There is some confusion between these two methods; Actually, the differences are so extreme from one another, so it is possible to relate to them as two opposites. In order to understand the severe drawbacks of the Machine Translation, let's examine it from three aspects:
There is no real Automatic Translation, but only a myth. The whole computer world has invested efforts in this field, but the technology still "works" only in Science Fiction stories. In the 80's, the Japanese spent hundreds of millions of Dollars in this field (in the framework of the "5th Generation Computing" project), but failed. The Science Center of IBM in Haifa cancelled a similar project after almost 20 years of research. Friends of us, with a similar ambition, founded a cool startup ("SoftJet") but failed too. And these are only three examples of hundredss of cancelled and failed projects.
What is the source of the difficulty? Contrary to the translation of separate words (e.g. Babylon.com), a human intelligence is needed here, to Understand the sentence, and with the lack of such a technology, there is no valuable translation engine available today. One of the ways that bored web surfers use to ammuse themselves, is to direct one of the web translation engines to a web document, and to be "tickled pink" as to the differences between the source and the result, and the absurd meaning.
There is a joke that illustrates this difficulty: When the CIA inaugurated its first English-Russian-English translation computer, one of the participants asked how one could check and see that the translation was the way it should be. The developers of the translation engine answered: "Type in an expression in English and see the translation". And so the asker typed in the expression "Out of sight, out of mind", and he received an answer in Russian. Someone else asked: "How do we know that this is the correct translation?". He was answered: "Type the result back into the machine". The translation was not long in coming: "Invisible idiot". There is a similar joke with the translation of "the spirit is willing, but the flesh is weak" (Matthew 26) into "the vodka is good but the meat is rotten".
It may happen even to humans.
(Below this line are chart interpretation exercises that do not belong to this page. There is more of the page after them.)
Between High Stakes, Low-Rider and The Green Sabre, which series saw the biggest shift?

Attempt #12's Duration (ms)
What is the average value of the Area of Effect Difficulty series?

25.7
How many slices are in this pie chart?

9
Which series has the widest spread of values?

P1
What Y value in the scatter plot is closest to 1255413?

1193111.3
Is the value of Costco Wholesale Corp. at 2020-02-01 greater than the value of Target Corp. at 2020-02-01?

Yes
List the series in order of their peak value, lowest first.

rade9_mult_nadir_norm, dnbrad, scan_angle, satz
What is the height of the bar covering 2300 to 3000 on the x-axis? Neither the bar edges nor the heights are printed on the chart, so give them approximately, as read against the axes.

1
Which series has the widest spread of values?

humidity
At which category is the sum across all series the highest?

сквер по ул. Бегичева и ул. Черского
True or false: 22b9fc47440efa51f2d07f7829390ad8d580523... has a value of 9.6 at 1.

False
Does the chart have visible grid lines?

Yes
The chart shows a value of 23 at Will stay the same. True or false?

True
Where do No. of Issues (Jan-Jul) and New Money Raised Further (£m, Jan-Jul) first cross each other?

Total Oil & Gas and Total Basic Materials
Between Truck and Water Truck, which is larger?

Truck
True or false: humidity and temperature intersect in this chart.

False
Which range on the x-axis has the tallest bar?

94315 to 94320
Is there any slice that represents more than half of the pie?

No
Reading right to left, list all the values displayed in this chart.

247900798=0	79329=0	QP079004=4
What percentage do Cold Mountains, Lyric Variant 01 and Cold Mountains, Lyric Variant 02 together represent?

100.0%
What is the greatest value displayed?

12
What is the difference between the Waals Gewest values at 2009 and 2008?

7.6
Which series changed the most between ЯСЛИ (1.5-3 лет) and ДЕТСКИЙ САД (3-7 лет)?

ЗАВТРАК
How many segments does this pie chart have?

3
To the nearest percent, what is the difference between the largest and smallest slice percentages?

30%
During the famous resolution of the UN at Lake Success, in 1947, to declare the establishment of a Jewish state in Israel, a reporter from the most popular Israeli newspaper translated the name of the city to Hebrew, and when asked to translate it back, he (mistakenly) translated it to "Lucky Pool".
Although the best localization and translation bureaus are located in France, there are many jokes about the translation skills of French business, like the dress shop advertising "Dresses for street walking", or the hotel's notice "Please leave your values at the front desk", or the lanudries' "Ladies, leave your clothes here and spend the afternoon having a good time". But the chance that a computer will make a mistake, is thousands of percents higher than a human translator.
Even separate words are difficult; Many English words have more than one meaning, and it is hard to guess how to translate "table" or "counter".
Is it possible that an owner of a site will dare to risk and endanger the meaning of the contents in his site in the hands of only a machine? An e-commerce site may be a good idea: What can be better than letting the computer translate a disclaimer, or a guaranty, or a legal agreement regarding the buy, or a form with the details of the credit card. Or just the description of the products; After an automatic translation, the description will be so confusing that surfers will be too confused to sue the site...
We not only claim that no site owner will pay for a Machine Translation engine, but even that he may pay for a tool which will prevent other Machine Translation engines from translating his site (for example at the client side). There may be even a business potential, but this is not Our business.
Now more seriously: The only translation that truly satisfies site owners is human. The massive costs, even without counting the software, are a challenge, but (in a paradoxally way) may help the sales person to demand high prices for the software; When paying expensive salaries to human translators, the price of the software looks cheap. And this IS our business.
So what is the target market of the automatic solutions?
Their target market is the surfers, that occasionally come across articles or items in an unknown language, and use those solutions to translate them. According to what we believe, this market is Bad. No sales, no customers, and no rules of the classic economy; Just the hope to make money out of banners. Contrary to sites and enterprise, private surfers can't be charged for such services.
Moreover, this "market" is crowded, and there are already too many players competing. We can't understand the logic of a company entering into this field.
Contrary to human-based translation systems, which only manage the process of the translation and let the human translators do the intelligent work, Machine Translation systems should understand the sentences. This requires an artificial intelligence and a very complex technology, even without trying to attack the difficulties mentioned above. A mediocre engine may cost millions to develop. Most of this technology must be re-developed again for any new language. And the meanings that are missed in any phase of translation (see the joke and the story above), force us to use only one phase, so no intermediate language is possible. It means that in order to support any combination of 10 languages, we will have to repeat the effort 90 (!) times, or to spend hundreds of millions.
Human Translation and Machine Translation may look similar from the first glance, but actually are two opposites. A real Machine Translation is only a myth, and even the existing solutions costs a lot to develop, and target a bad and crowded market of consumers who are not willing to pay for this service. On the other hand, there are sites and enterprises who are willing to pay a lot for a high-quality solution to manage the process of Human Translation. This solution is cheap to develop, and when based on a Proxy approach, is even unique and superior. This is our target market.